## Excerpted records
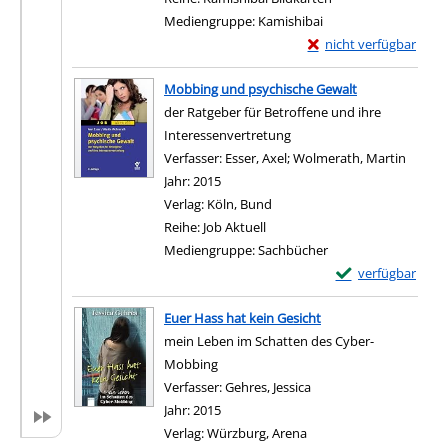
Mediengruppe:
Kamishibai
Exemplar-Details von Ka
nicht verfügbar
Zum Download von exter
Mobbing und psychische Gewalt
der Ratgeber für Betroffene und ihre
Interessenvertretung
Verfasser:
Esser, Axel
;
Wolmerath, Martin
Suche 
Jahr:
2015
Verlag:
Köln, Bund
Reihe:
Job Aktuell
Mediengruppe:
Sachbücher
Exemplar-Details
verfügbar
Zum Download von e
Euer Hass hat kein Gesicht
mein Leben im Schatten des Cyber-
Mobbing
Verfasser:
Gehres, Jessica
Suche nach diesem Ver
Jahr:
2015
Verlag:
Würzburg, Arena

...

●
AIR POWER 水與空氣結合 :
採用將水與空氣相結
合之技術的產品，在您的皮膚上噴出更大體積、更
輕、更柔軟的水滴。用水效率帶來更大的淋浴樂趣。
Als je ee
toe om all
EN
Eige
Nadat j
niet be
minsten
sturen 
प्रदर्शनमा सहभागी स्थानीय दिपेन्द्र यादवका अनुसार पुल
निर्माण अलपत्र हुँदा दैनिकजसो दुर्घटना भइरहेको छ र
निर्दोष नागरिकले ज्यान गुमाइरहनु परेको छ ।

## Task brief
Among the lines of the listing above, tally the ones holding the string "Details" and give that count alone.

## Reply to the task
2